• [TEXT SEGMENT]:
◆ ◆ ◆ ◆ ◆

Artificial Wombs Will Change Abortion Rights Forever

Artificial Wombs Will Change Abortion Rights Forever

One day, human wombs may no longer be necessary for bearing children. In 2016, a research team in Cambridge, England, grew human embryos in ectogenesis—the process of human or animal gestation in an artificial environment—for up to 13 days after fertilization. A further breakthrough came the next year, when researchers at the Children’s Hospital of Philadelphia announced that they had developed a basic artificial uterus named the Biobag. The Biobag sustained lamb fetuses, equivalent in size and development to a human fetus at roughly 22 weeks gestation, to full term successfully. Then, in August of 2022, researchers at the Weizmann Institute of Science in Israel created the world’s first synthetic embryos from mice stem cells. In the same month, scientists at the University of Cambridge used stem cells to create a synthetic embryo with a brain and a beating heart.

◆ ◆ ◆ ◆ ◆

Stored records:
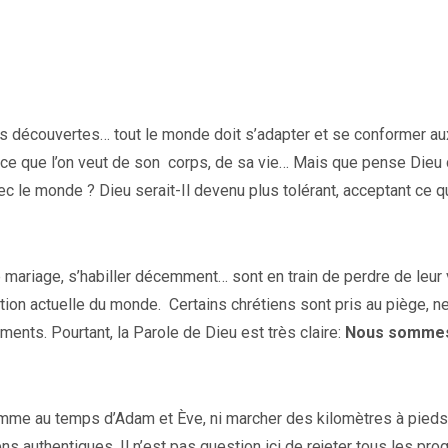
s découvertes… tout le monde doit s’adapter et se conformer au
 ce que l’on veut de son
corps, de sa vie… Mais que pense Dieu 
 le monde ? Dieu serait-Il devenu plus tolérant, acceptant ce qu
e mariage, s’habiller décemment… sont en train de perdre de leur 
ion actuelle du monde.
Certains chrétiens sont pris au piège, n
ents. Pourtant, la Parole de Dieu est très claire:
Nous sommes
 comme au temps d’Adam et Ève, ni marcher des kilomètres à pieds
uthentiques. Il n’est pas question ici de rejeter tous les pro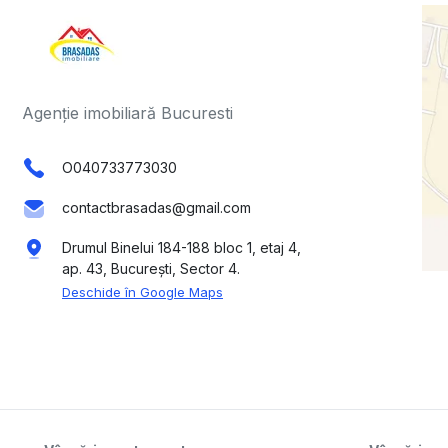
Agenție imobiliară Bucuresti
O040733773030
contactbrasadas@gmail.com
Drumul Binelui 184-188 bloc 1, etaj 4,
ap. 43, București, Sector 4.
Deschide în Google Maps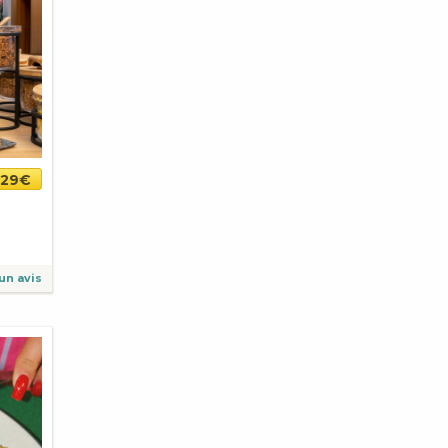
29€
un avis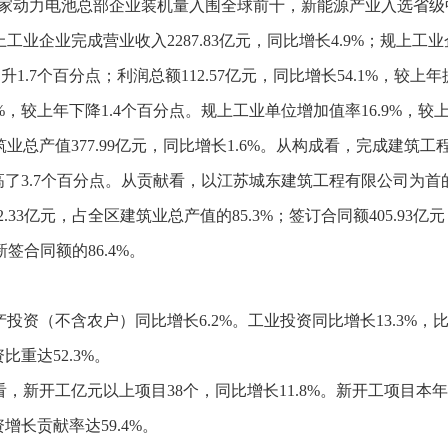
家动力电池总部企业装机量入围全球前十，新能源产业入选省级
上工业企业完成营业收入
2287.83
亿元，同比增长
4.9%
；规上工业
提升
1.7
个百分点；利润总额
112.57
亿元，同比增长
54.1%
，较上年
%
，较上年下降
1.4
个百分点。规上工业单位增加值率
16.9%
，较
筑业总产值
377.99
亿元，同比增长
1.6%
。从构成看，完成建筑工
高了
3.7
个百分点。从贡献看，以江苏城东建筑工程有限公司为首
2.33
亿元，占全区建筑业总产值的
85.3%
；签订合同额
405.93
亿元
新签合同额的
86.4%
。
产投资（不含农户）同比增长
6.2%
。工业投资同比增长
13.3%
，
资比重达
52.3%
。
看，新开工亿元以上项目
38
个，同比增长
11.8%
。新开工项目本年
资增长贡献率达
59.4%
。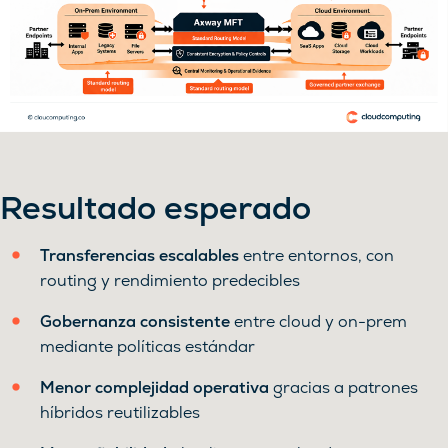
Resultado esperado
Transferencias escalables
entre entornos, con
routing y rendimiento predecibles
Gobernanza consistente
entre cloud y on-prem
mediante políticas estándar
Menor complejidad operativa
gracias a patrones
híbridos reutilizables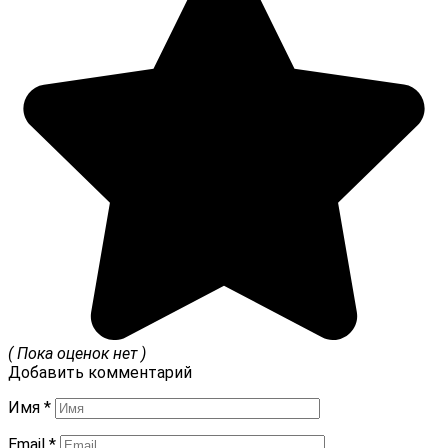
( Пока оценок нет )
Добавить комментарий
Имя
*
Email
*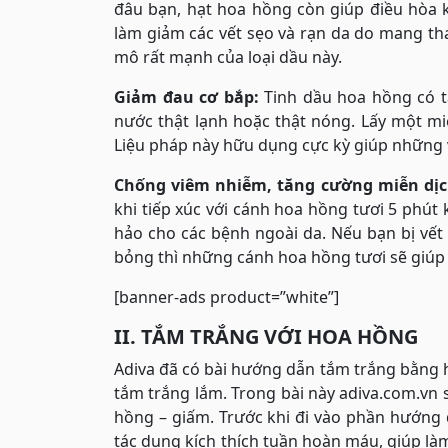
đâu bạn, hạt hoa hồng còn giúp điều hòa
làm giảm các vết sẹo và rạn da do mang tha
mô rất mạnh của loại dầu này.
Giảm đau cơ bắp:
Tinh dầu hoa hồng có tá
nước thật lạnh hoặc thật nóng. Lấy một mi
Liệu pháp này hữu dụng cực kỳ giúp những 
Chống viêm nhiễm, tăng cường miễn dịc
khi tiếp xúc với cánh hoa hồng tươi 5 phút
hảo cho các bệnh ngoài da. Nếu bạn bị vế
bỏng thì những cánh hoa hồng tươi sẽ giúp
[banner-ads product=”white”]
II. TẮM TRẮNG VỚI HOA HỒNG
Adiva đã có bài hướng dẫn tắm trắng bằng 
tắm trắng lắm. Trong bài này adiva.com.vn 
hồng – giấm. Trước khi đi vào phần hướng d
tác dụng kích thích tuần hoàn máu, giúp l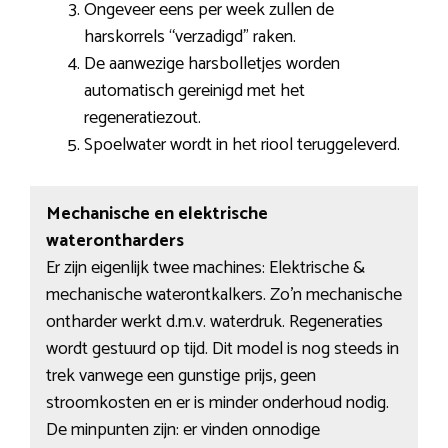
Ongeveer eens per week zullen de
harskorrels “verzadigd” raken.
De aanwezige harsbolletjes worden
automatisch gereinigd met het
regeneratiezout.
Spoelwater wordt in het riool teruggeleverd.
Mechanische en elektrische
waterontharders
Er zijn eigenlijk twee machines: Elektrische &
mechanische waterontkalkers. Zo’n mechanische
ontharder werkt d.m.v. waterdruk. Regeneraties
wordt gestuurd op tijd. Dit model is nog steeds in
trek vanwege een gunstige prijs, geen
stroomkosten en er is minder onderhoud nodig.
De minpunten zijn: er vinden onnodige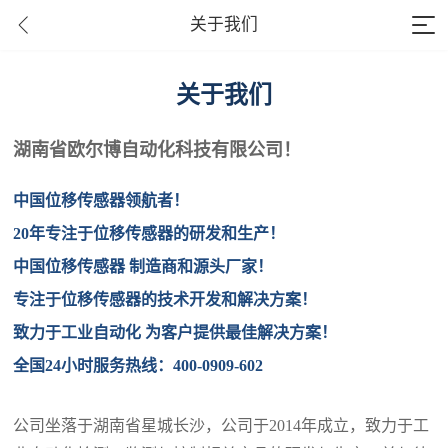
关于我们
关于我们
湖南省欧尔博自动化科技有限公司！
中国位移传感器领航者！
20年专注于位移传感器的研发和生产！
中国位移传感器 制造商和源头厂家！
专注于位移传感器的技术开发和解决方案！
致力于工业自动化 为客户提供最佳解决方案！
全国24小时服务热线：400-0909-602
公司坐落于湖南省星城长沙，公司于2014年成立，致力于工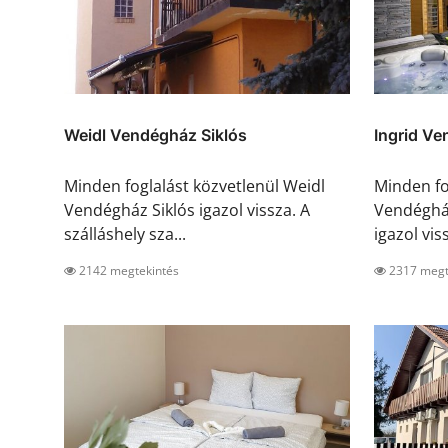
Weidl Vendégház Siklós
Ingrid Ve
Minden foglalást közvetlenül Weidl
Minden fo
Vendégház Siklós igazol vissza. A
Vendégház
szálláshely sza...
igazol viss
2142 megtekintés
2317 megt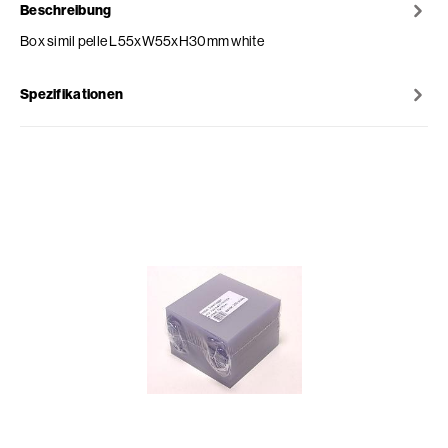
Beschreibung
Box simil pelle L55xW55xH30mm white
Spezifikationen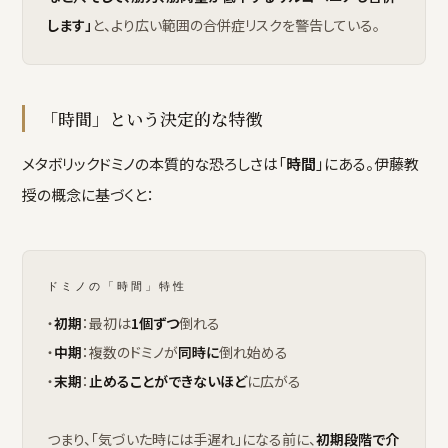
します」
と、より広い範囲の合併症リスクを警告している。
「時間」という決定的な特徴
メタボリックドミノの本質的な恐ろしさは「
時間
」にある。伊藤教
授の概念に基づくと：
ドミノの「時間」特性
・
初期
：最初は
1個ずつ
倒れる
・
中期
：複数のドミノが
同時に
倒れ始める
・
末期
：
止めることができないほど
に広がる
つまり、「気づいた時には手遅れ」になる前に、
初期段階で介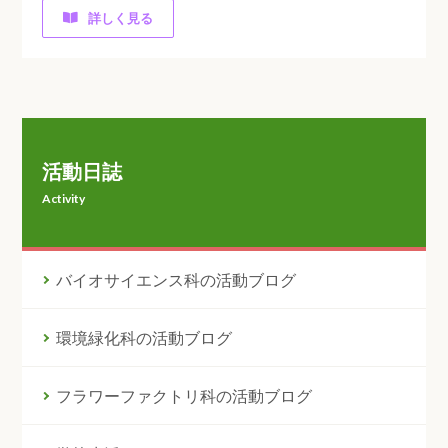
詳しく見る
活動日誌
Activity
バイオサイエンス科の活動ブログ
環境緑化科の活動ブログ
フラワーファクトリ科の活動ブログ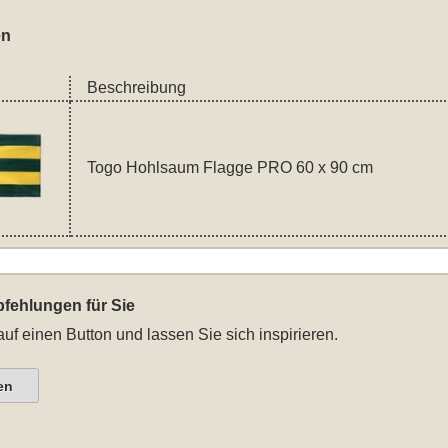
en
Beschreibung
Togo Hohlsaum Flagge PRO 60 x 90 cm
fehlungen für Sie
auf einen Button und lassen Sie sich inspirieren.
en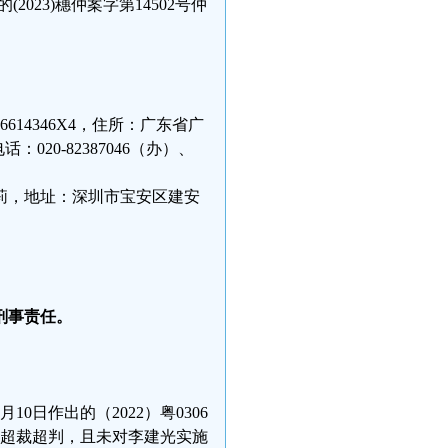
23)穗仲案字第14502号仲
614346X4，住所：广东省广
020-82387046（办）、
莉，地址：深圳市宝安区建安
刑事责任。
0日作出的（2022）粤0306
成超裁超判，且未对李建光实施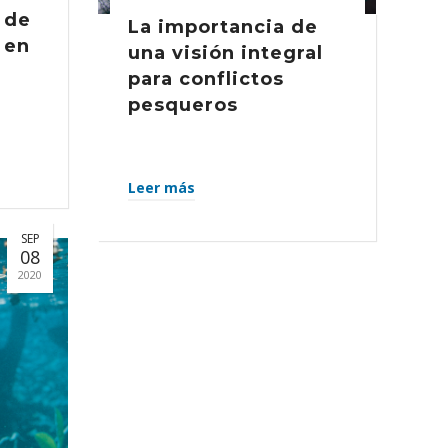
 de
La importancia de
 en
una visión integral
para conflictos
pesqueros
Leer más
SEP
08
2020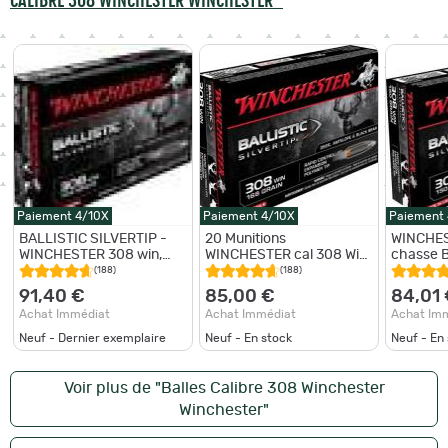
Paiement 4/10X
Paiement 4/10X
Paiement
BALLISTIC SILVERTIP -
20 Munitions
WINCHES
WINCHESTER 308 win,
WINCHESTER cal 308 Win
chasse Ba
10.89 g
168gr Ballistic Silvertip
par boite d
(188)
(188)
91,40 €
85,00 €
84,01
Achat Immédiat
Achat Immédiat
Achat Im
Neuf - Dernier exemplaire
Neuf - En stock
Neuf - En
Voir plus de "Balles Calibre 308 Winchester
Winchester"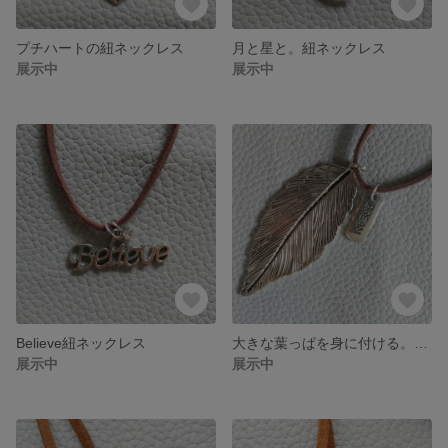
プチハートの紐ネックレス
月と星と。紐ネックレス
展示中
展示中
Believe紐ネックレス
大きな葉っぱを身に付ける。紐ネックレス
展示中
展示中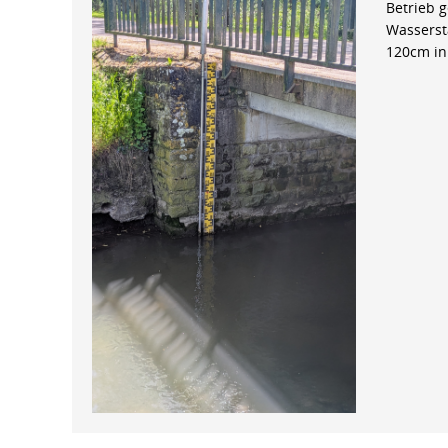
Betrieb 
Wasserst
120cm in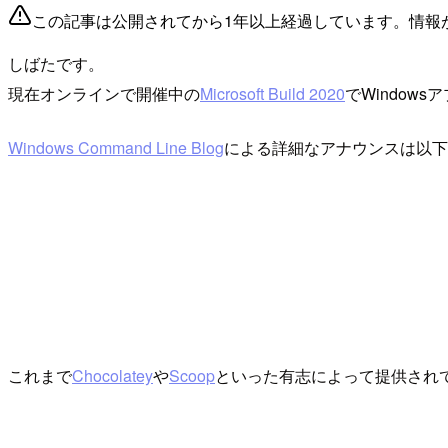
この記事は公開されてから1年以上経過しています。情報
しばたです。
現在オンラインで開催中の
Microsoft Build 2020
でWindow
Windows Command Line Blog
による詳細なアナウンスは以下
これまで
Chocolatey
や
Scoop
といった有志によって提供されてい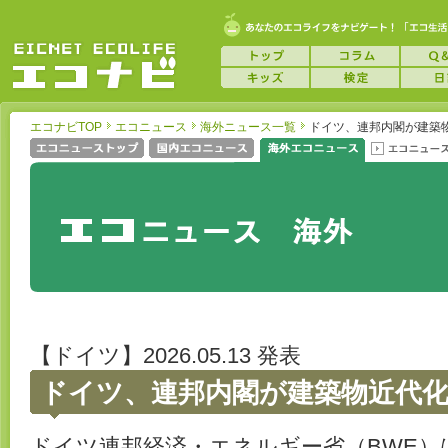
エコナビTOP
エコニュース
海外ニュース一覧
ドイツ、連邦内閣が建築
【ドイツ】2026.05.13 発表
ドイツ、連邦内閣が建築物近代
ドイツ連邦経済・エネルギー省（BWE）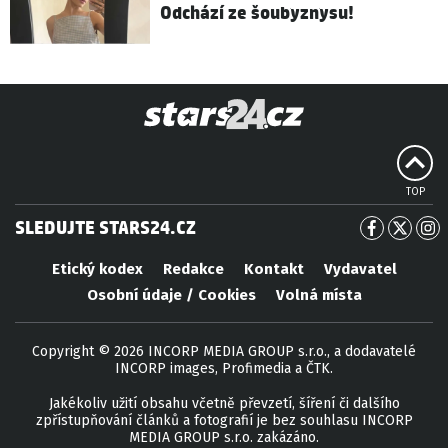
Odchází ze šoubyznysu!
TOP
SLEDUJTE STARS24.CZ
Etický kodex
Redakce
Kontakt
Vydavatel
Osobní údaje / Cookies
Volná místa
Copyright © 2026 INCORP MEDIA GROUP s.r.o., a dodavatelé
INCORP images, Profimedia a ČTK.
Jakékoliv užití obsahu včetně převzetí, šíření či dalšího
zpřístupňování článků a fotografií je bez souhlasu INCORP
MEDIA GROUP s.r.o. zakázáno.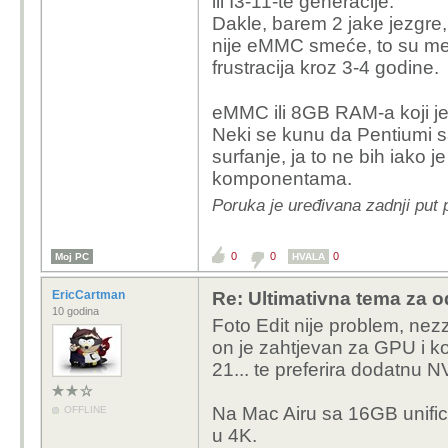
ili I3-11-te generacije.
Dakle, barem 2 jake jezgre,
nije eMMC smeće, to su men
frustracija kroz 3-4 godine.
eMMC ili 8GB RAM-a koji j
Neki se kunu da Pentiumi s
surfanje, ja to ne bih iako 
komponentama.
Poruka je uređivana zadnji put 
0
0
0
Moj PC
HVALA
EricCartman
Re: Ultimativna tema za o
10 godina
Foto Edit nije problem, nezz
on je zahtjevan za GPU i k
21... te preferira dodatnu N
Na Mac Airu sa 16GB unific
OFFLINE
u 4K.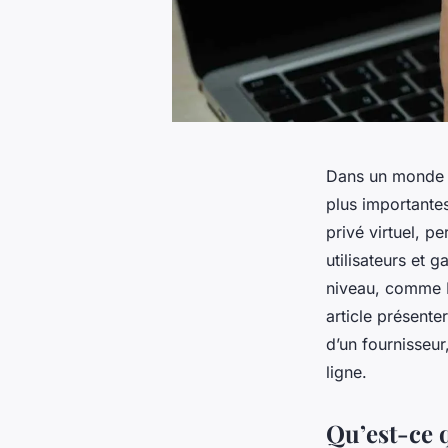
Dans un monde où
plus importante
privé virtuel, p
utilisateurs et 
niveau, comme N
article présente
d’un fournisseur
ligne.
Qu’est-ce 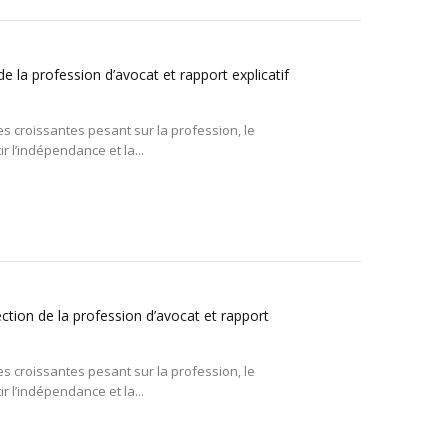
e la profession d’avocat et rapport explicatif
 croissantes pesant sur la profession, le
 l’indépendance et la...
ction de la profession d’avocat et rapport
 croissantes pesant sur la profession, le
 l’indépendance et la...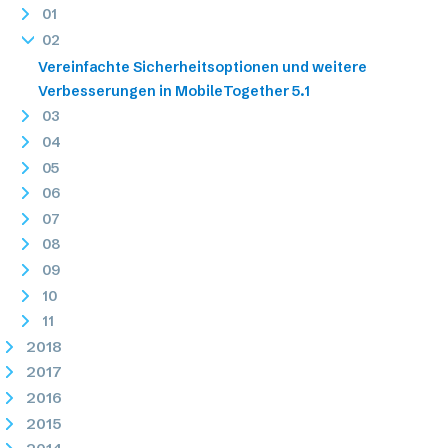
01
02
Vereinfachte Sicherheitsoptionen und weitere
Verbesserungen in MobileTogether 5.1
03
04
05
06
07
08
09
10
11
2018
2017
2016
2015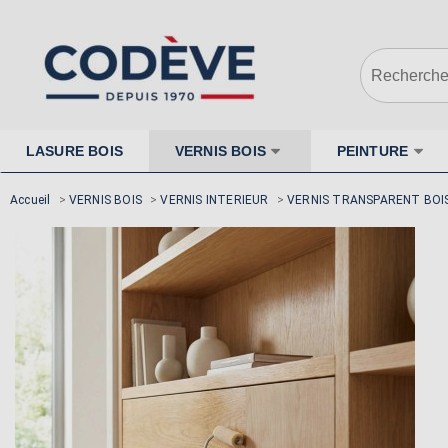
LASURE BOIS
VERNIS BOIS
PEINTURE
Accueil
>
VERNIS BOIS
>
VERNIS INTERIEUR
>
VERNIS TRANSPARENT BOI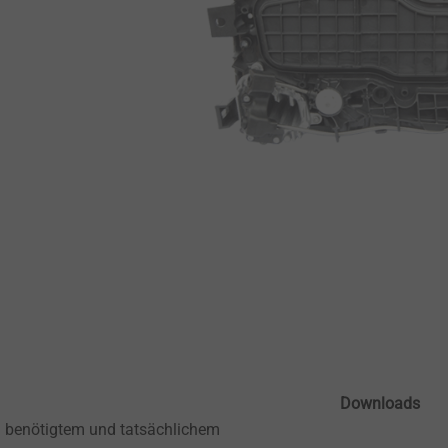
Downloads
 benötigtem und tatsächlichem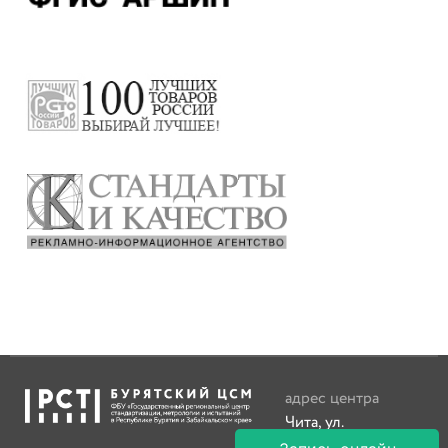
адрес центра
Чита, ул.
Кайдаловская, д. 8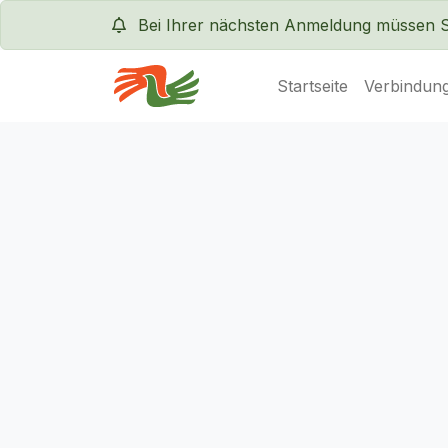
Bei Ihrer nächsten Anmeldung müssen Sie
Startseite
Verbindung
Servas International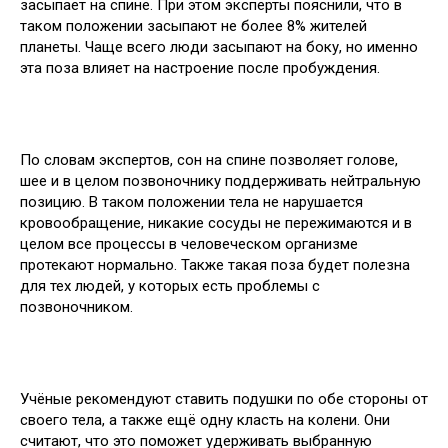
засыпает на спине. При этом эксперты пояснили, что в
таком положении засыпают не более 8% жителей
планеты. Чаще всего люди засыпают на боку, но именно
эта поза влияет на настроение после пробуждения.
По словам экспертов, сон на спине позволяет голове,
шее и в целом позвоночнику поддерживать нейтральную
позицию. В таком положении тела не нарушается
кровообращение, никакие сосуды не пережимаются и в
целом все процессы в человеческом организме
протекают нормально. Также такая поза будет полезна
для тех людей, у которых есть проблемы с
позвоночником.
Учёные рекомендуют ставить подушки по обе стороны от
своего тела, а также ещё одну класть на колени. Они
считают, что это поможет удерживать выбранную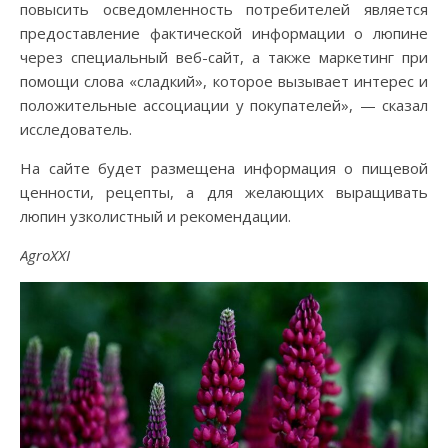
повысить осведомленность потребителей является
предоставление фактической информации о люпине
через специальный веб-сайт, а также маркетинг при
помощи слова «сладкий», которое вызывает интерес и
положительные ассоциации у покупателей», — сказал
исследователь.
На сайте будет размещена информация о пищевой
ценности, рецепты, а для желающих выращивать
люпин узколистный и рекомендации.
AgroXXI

◆ ◆ ◆ ◆ ◆

• [BRIEF A]:
Decide whether each statement below agrees with the text on artificial wombs. Answer yes or no for each, and quote the words from the text that settle it.
(i) In 2016, a team in Cambridge, England, grew human embryos for up to 13 days after fertilization.
(ii) The Biobag was developed by researchers at the Weizmann Institute of Science.
(iii) The first synthetic embryos from mice stem cells were created in August of 2022.
• [BRIEF B]:
Answer these questions using the text on artificial wombs.
(i) What animal's fetuses did the Biobag sustain?
(ii) Scientists at which university used stem cells to create a synthetic embryo with a brain and a beating heart?
(iii) To roughly how many weeks of human gestation were the sustained fetuses equivalent in size and development?
• [BRIEF C]: Pick up the text on artificial wombs where it stops and continue it.

• [RESPONSE BOX A]:
(i) Yes: "In 2016, a research team in Cambridge, England, grew human embryos in ectogenesis—the process of human or animal gestation in an artificial environment—for up to 13 days after fertilization."
(ii) No: "researchers at the Children’s Hospital of Philadelphia announced that they had developed a basic artificial uterus named the Biobag."
(iii) Yes: "Then, in August of 2022, researchers at the Weizmann Institute of Science in Israel created the world’s first synthetic embryos from mice stem cells."

• [RESPONSE BOX B]:
(i) Lambs.
(ii) The University of Cambridge.
(iii) Roughly 22 weeks.

• [RESPONSE BOX C]:
Ectogenesis has the potential to transform reproductive labor and reduce risks associated with reproduction. It could enable people with wombs to reproduce as easily as cisgender men do: without risks to their physical health, their economic safety, or their bodily autonomy. By removing natural gestation from the process of having children, ectogenesis could offer an equal starting point for people of all sexes and genders, particularly for queer people who wish to have children without having to rely on the morally ambiguous option of surrogacy. 

If safe and effective ectogenesis were made accessible—as opposed to being privatized, which risks further entrenching social and economic inequalities—the technology could result in a more prosperous and more equal society. Yet development of ectogenesis could also wreak havoc on the hard-fought right of women and people with wombs to access safe and legal abortion, and could significantly weaken abortion policies worldwide.

Current philosophical literature and legislation on abortion revolve around three debates: the moral status of the fetus, women’s bodily autonomy, and the fetus’s viability. Ectogenesis means that fetuses at all stages will be viable, so the technology’s development will impact all three of these debates.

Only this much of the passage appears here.